Message Detail


To: All Yale Faculty, Students & Staff
From: Linda Koch Lorimer
Summary: Update on Flu Situation
Date: 30-APR-2009 11:36:00 AM Message ID: 42814

General Yale Developments

1.    No cases of swine flu (H1N1 Influenza A) have been confirmed at Yale. However, the Yale University Health Services (YUHS) is treating four patients for Influenza A and has sent samples to the Connecticut Department of Public Health to determine whether these are cases of swine flu.  These patients all live off campus, and they are only mildly ill and receiving treatment at home.  As a precautionary measure, these patients are receiving anti-viral medications.  If it turns out that any members of the Yale community have confirmed cases of swine flu, we will let you know right away.

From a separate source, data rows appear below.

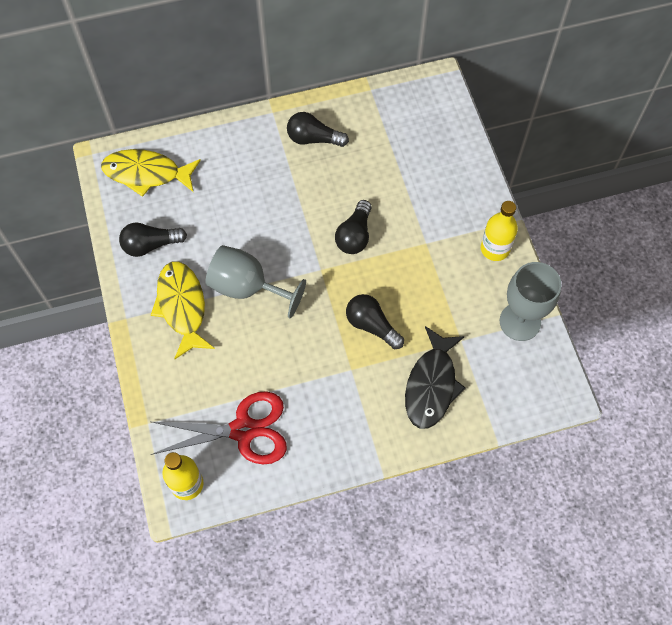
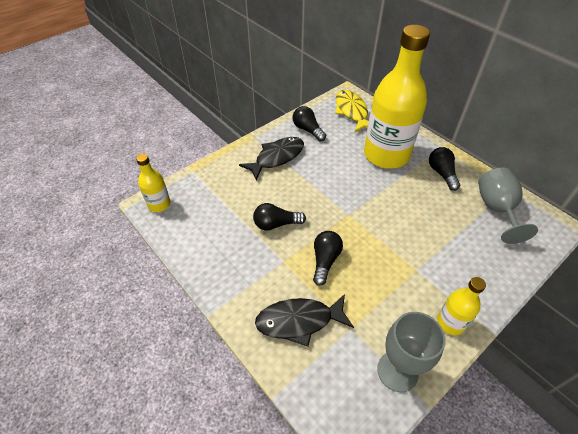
camera: 65 degrees right, 15 degrees down
(182, 307) = (277, 157): yellow fish -> black fish
(243, 430) = (208, 218): red scissors -> none
(247, 287) = (309, 182): grey goblet -> grey goblet (496, 209)
(251, 179) = (386, 155): none -> yellow bottle
(354, 235) = (388, 223): black light bulb -> black light bulb (276, 224)

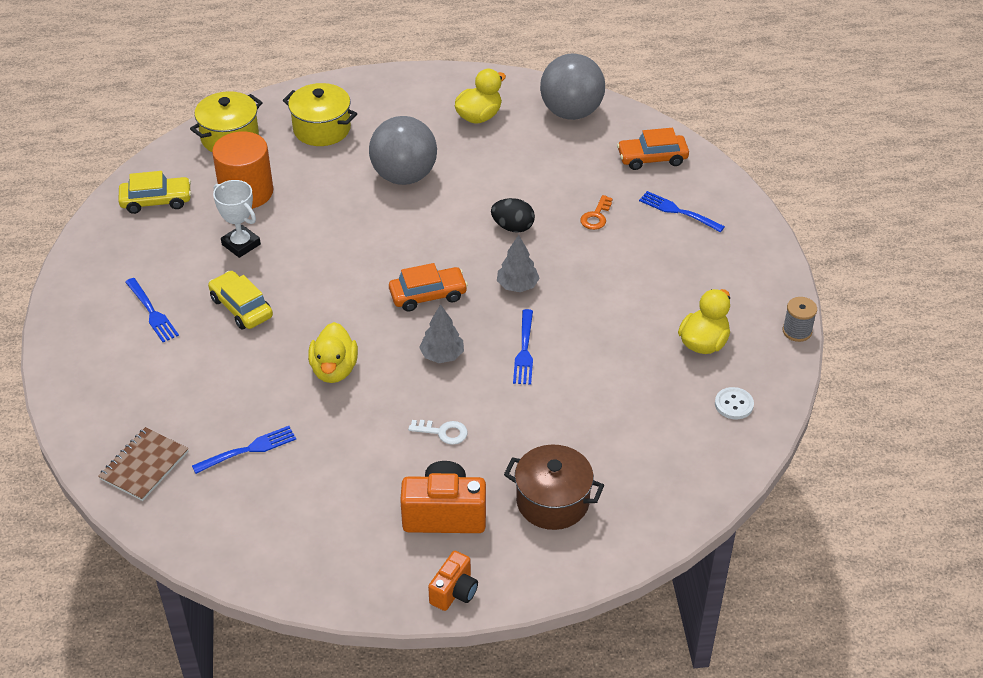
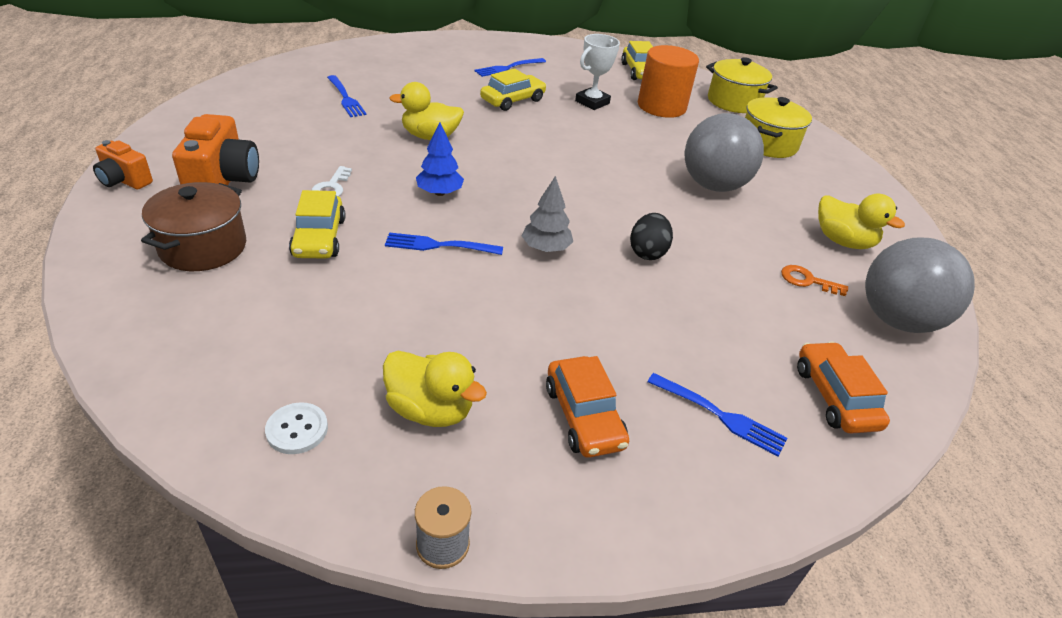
camera: 85 degrees right, 5 degrees down
(144, 466) = (344, 62): brown notebook -> none
(428, 295) = (529, 189): orange car -> orange car (584, 416)
(442, 355) = (439, 193): grey tree -> blue tree
(526, 428) = (319, 237): none -> yellow car
(596, 216) = (684, 324): orange key -> orange key (807, 281)
(679, 211) = (719, 415): blue fork -> blue fork turned 90 degrees clockwise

2.    The CDC has advised that non-essential travel to Mexico be suspended.  Accordingly, the University is not sponsoring or paying for any travel there right now. We also think it is advisable for you to defer any visits by those from Mexico to campus in the next few weeks until the overall situation there is clearer. 

3.    I know there are summer activities and program currently scheduled that involve travel in Mexico and other countries. Over the next two weeks, as we know more, we will be deciding whether changes to those programs will be required.

4.    In the state of Connecticut, there are a number of unconfirmed cases, and some schools have closed in order to do thorough cleanings.  More information about what is happening in the state is available from:
www.ct.gov/ctfluwatch/cwp/view.asp?a=2533&q=439092.

5.    We have created a dedicated email address for any questions concerning the flu:  flu.info@yale.edu.  The email will be checked daily and we will do our best to respond quickly and accurately.

YUHS Update

Dr. Michael Rigsby, YUHS Director of Medicine and an infectious disease specialist, has general medical updates below that are important to all of us:
  • Spreading the virus.  Infectious disease experts think the spread of this swine flu virus is happening in the same way that seasonal flu spreads. Flu viruses are spread from person to person mainly through inhaling the droplets produced by coughing or sneezing of people with influenza.  Since these droplets don’t travel very far in the air, close personal contact is most likely to spread the virus. 
  • Contagious period.  From what we know, a person with swine flu can be contagious for approximately 24 hours before he or she shows signs and can communicate the illness for as long as he or she exhibits symptoms plus 24 hours.  In some individuals, that could be seven days.
  • Incubation period.  I know that a number of Yale community members went to Mexico during spring break. The time between exposure and the onset of symptoms is probably less than seven days.   Therefore, if you have been back from Mexico for more than two weeks and have not developed any symptoms of the flu, you don’t need to worry about being exposed during your travels.  If you have traveled to Mexico in the last two weeks, please call Urgent Care at 432-0123 if you are a student, or Employee Health at 432-7978 or 432-0071 if you are faculty or employee.  They will advise you of any steps you might need to take.
  • Masks:  I know that we are seeing a lot of healthy persons wearing masks in newspaper and TV reports as a general precaution.  The Centers for Disease Control and our own campus and state health experts are not suggesting that measure at this time.
  • What will happen if someone at Yale gets the swine flu?  We are not waiting for a confirmation of swine flu to begin treatment.  As soon as any form of flu is confirmed, we are beginning treatment. If a student who is living in a residential college gets the flu but does not need ongoing nursing care, we would encourage that student to go home if at all possible.  If that is not possible, we will move the student to a location where he or she is not in regular contact with other students.  Available rooms with private baths have already been identified, in the event we should need them. Of course, if an individual is seriously ill, he or she will be hospitalized.  Fortunately, few of the cases in the US to date have been severe enough to require hospitalization.   
  • Why is hand washing important?  Sometimes people may become infected by touching something with flu viruses on it and then touching their mouth or nose.  Since you can’t see if a surface is possibly contaminated, frequent hand washing is an important protective measure. 

What should you be doing now?

  • Call 432-0123 if you have signs of the flu or if you have been in close contact with someone recently diagnosed with flu.
  • There are everyday actions that can help prevent the spread of germs that cause respiratory illnesses like influenza. Take these everyday steps to protect your health:
Cover your nose and mouth with a tissue when you cough or sneeze. Throw the tissue in the trash after you use it. Ask others to do the same.

Wash your hands often with soap and water, especially after you cough or sneeze. Alcohol-based hand cleaners are also effective.

Avoid touching your eyes, nose or mouth. Germs spread this way.

Try to avoid close contact with sick people.

If you get sick with influenza, stay home from work or school and limit contact with others to keep from infecting them.